Saturday, February 27, 2016

Poem for Saturday, The Swarm, Mortdecai, Virginia Historical Society

Virginia Evening
By Michael Pettit

Just past dusk I passed Christiansburg,
cluster of lights sharpening
as the violet backdrop of the Blue Ridge
darkened. Not stars
but blue-black mountains rose
before me, rose like sleep
after hours of driving, hundreds of miles
blurred behind me. My eyelids
were so heavy but I could see
far ahead a summer thunderstorm flashing,
lightning sparking from cloud
to mountaintop. I drove toward it,
into the pass at Ironto, the dark
now deeper in the long steep grades,
heavy in the shadow of mountains weighted
with evergreens, with spruce, pine,
and cedar. How I wished to sleep
in that sweet air, which filled--
suddenly over a rise--with the small
lights of countless fireflies. Everywhere
they drifted, sweeping from the trees
down to the highway my headlights lit.
Fireflies blinked in the distance
and before my eyes, just before
the windshield struck them and they died.
Cold phosphorescent green, on the glass
their bodies clung like buds bursting
the clean line of a branch in spring.
How long it lasted, how many struck
and bloomed as I drove on, hypnotic
stare fixed on the road ahead, I can’t say.
Beyond them, beyond their swarming
bright deaths came the rain, a shower
which fell like some dark blessing.
Imagine when I flicked the windshield wipers on
what an eerie glowing beauty faced me.
In that smeared, streaked light
diminished sweep by sweep you could have seen
my face. It was weary, shocked, awakened,
alive with wonder far after the blades and rain
swept clean the light of those lives
passed, like stars rolling over
the earth, now into other lives.

--------

It was much colder on Friday than the rest of the week but it didn't rain, so no complaints here (and we saw four color Lenten roses and three bunnies). I spent the morning finishing my retro review of Voyager's "The Swarm", which is still not as good as it should have been, mostly because it has too much swarm and not enough Robert Picardo interacting with the rest of the cast. Then Paul and I had lunch and went to get haircuts together because we were both really overdue and I was out of conditioner, which is cheaper at The Hair Cuttery than Ulta no matter what Ulta advertises.

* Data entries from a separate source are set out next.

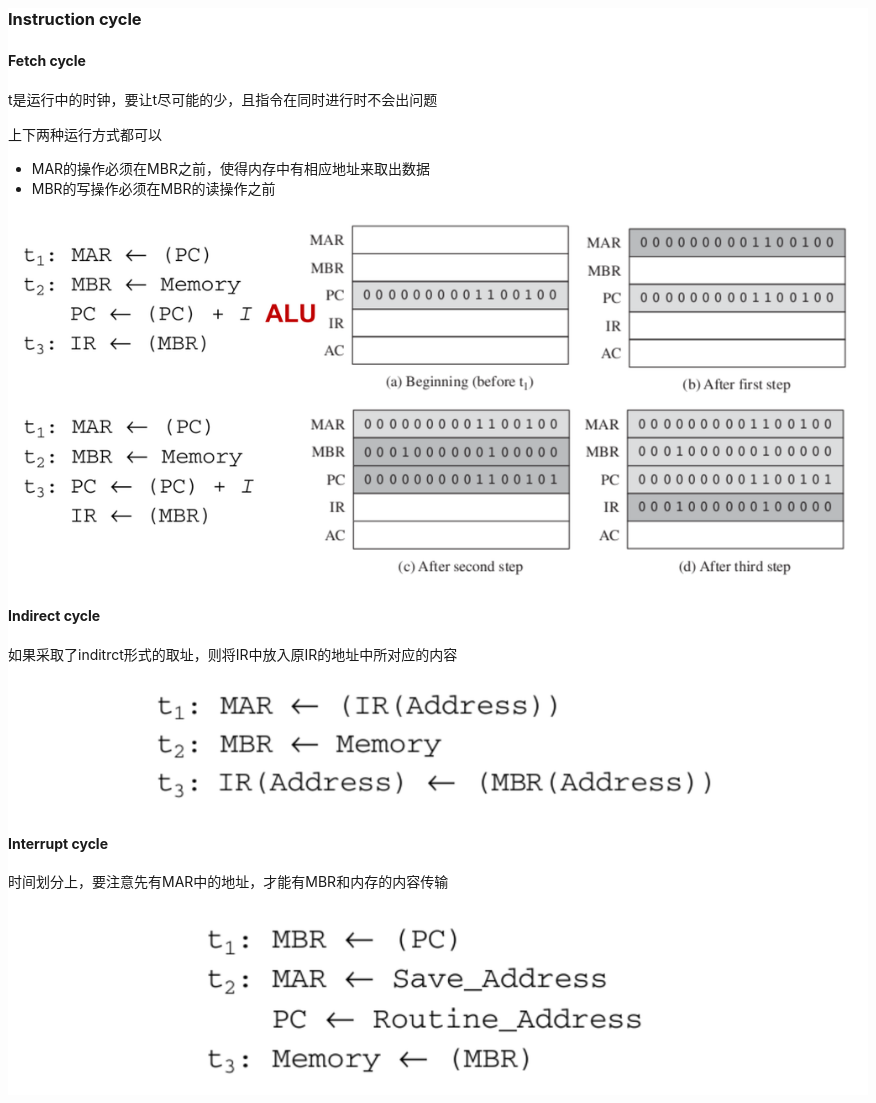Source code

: ### Instruction cycle

#### Fetch cycle

t是运行中的时钟，要让t尽可能的少，且指令在同时进行时不会出问题

上下两种运行方式都可以

- MAR的操作必须在MBR之前，使得内存中有相应地址来取出数据
- MBR的写操作必须在MBR的读操作之前

![image-20191210144351303](机组.assets/image-20191210144351303.png)

#### Indirect cycle

如果采取了inditrct形式的取址，则将IR中放入原IR的地址中所对应的内容

![image-20191210145128544](机组.assets/image-20191210145128544.png)

#### Interrupt cycle

时间划分上，要注意先有MAR中的地址，才能有MBR和内存的内容传输

![image-20191210150431140](机组.assets/image-20191210150431140.png)
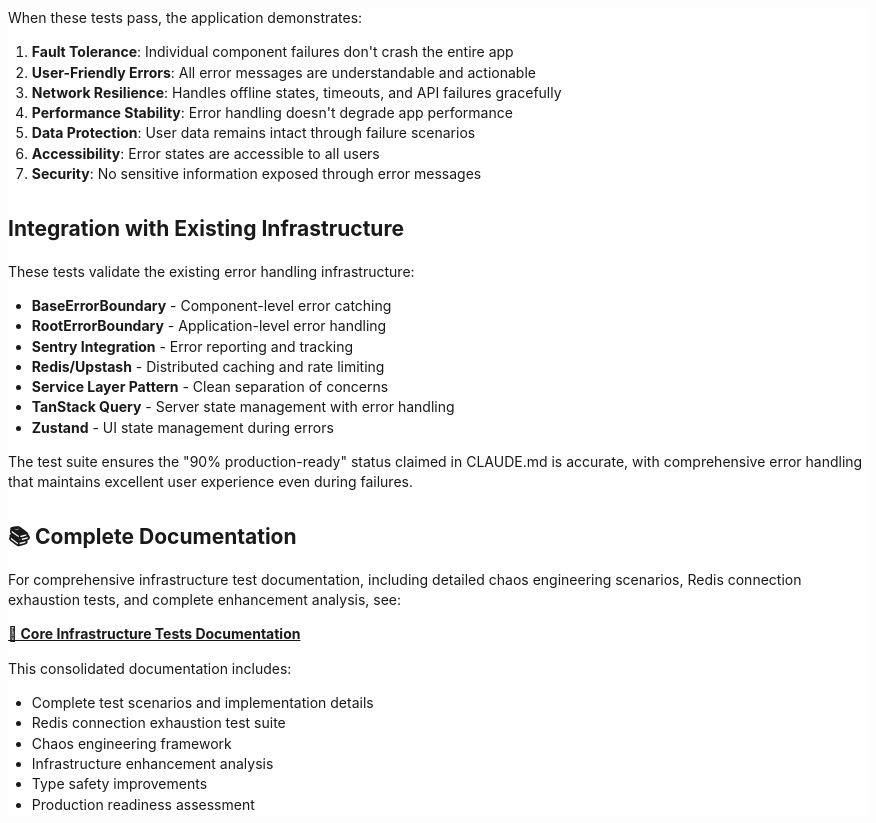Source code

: When these tests pass, the application demonstrates:

1. **Fault Tolerance**: Individual component failures don't crash the entire app
2. **User-Friendly Errors**: All error messages are understandable and actionable
3. **Network Resilience**: Handles offline states, timeouts, and API failures gracefully
4. **Performance Stability**: Error handling doesn't degrade app performance
5. **Data Protection**: User data remains intact through failure scenarios
6. **Accessibility**: Error states are accessible to all users
7. **Security**: No sensitive information exposed through error messages

## Integration with Existing Infrastructure

These tests validate the existing error handling infrastructure:

- **BaseErrorBoundary** - Component-level error catching
- **RootErrorBoundary** - Application-level error handling  
- **Sentry Integration** - Error reporting and tracking
- **Redis/Upstash** - Distributed caching and rate limiting
- **Service Layer Pattern** - Clean separation of concerns
- **TanStack Query** - Server state management with error handling
- **Zustand** - UI state management during errors

The test suite ensures the "90% production-ready" status claimed in CLAUDE.md is accurate, with comprehensive error handling that maintains excellent user experience even during failures.

## 📚 Complete Documentation

For comprehensive infrastructure test documentation, including detailed chaos engineering scenarios, Redis connection exhaustion tests, and complete enhancement analysis, see:

**[📖 Core Infrastructure Tests Documentation](/test-documentation/06-core-infrastructure-tests.md)**

This consolidated documentation includes:
- Complete test scenarios and implementation details
- Redis connection exhaustion test suite
- Chaos engineering framework
- Infrastructure enhancement analysis
- Type safety improvements
- Production readiness assessment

We had dinner with my parents, discussed the depressing state of American politics, then came home for Sleepy Hollow, which needs more history and less monsters. Afterward we watched Mortdecai, which I expected to be pretty terrible based on the reviews, but although Depp was trying too hard and there were too many repeated jokes, it had enjoyable performances from McGregor and Bettany, pretty scenery, and even Paltrow was entertaining -- it's a very white boys' comedy but it has its moments. From the Virginia Historical Society, the good, the bad, and the ugly:


A quadrant from the CSS Virginia, formerly the USS Merrimack, one of the ironclads that fought in the Battle of Hampton Roads, the most famous naval confrontation of the Civil War.


John Smith's General History of Virginia, published in London in 1624.


Glasses that belonged to Revolutionary orator Patrick Henry, the Virginian who declared, "Give me liberty or give me death!"


A Virginia pro-secession cockade.


Imprint of the Great Seal of the Confederacy, a reminder that George Washington was a Virginian.


Golden spike, mallet, and trophy cup marking the completion of Virginia's Seaboard Air Line Railway.


A 1920s-era Klan hood, when postwar Klansmen in Virginia were responsible for floggings and abductions against Catholics, Jews, and immigrants as well as African-Americans, who also faced violent assault and lynchings.


Virginia's Equal Suffrage League in 1909.